A frase citada é “Tenham fé de que seguiremos construindo um país onde todos possam prosperar pela força de seu empenho e trabalho”.
Fé, para os que têm, é uma benção. Para os que não têm, mas também para os que reservam a fé para outras esferas da vida, os problemas estão noutro lugar. Por exemplo: estas medidas vão contribuir para o governo ampliar o investimento público no desenvolvimento e no bem-estar social? Estas medidas vão contribuir para reduzir a ofensiva do grande capital e da direita contra a classe trabalhadora e contra nosso governo?

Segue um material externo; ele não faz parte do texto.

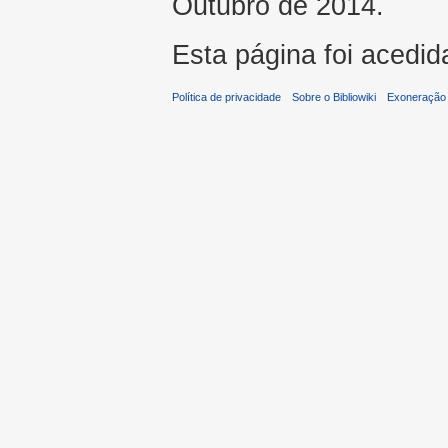
Outubro de 2014.
Esta página foi acedid
Política de privacidade
Sobre o Bibliowiki
Exoneração 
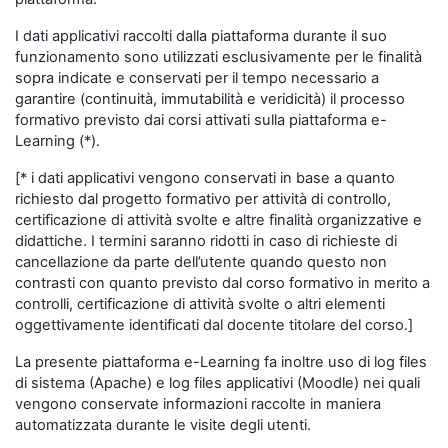
I dati applicativi raccolti dalla piattaforma durante il suo
funzionamento sono utilizzati esclusivamente per le finalità
sopra indicate e conservati per il tempo necessario a
garantire (continuità, immutabilità e veridicità) il processo
formativo previsto dai corsi attivati sulla piattaforma e-
Learning (*).
[* i dati applicativi vengono conservati in base a quanto
richiesto dal progetto formativo per attività di controllo,
certificazione di attività svolte e altre finalità organizzative e
didattiche. I termini saranno ridotti in caso di richieste di
cancellazione da parte dell’utente quando questo non
contrasti con quanto previsto dal corso formativo in merito a
controlli, certificazione di attività svolte o altri elementi
oggettivamente identificati dal docente titolare del corso.]
La presente piattaforma e-Learning fa inoltre uso di log files
di sistema (Apache) e log files applicativi (Moodle) nei quali
vengono conservate informazioni raccolte in maniera
automatizzata durante le visite degli utenti.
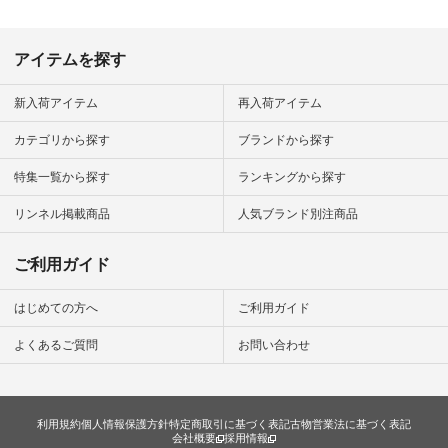
アイテムを探す
新入荷アイテム
再入荷アイテム
カテゴリから探す
ブランドから探す
特集一覧から探す
ランキングから探す
リンネル掲載商品
人気ブランド別注商品
ご利用ガイド
はじめての方へ
ご利用ガイド
よくあるご質問
お問い合わせ
利用規約
個人情報保護方針
特定商取引に基づく表記
古物営業法に基づく表記
会社概要
採用情報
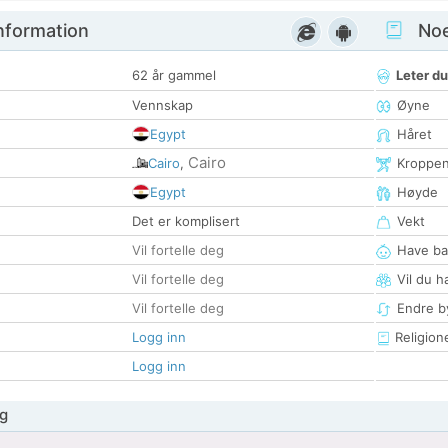
nformation
Noen
62 år gammel
Leter du
Vennskap
Øyne
Egypt
Håret
Cairo
Cairo
,
Kroppe
Egypt
Høyde
Det er komplisert
Vekt
Vil fortelle deg
Have ba
Vil fortelle deg
Vil du h
Vil fortelle deg
Endre by
Logg inn
Religion
Logg inn
g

Estas medidas pacificam em bom sentido a disputa, dentro do governo, entre os social-liberais e a esquerda? Ou ainda: essas medidas ajudarão o governo e o PT a chegar em melhores condições políticas e eleitorais em 2005 e 2026?
Há quem ache que sim. Entre outros motivos, porque a extrema-direita estaria sob forte pressão, devido às investigações que indicam o envolvimento do cavernícola et caterva em crimes, atentados, golpes e tudo o mais.
Infelizmente, a extrema-direita não se resume a Bolsonaro e sua turma. A extrema-direita no Brasil é um movimento político social de massas, cujos tentáculos seguem se movimentando, como pode ser visto nas redes sociais e no Congresso, por exemplo nas últimas 48 horas. Derrotar um movimento político-social, cimentado por ideias reacionárias mas muito poderosas, depende de existir outro movimento político e social, em sentido contrário e com força maior, cimentado por ideias ainda mais poderosas.
Neste contexto, o impacto tanto do discurso do companheiro Haddad, quanto das medidas anunciadas não é politicamente positivo. Essencialmente porque as medidas, assim como toda a lógica do Arcabouço Fiscal, não apontam no sentido do desenvolvimento. Aliás, esta palavrinha – desenvolvimento – não comparece uma única vez no discurso de Haddad.
Não é um ato falho. É, estou certo disto, sabotagem. Talvez até “auto sabotagem”. Nesse sentido, minha total solidariedade ao companheiro Haddad. Posto para cumprir tarefas tão desgastantes, precisava de um ghost writer mais atento.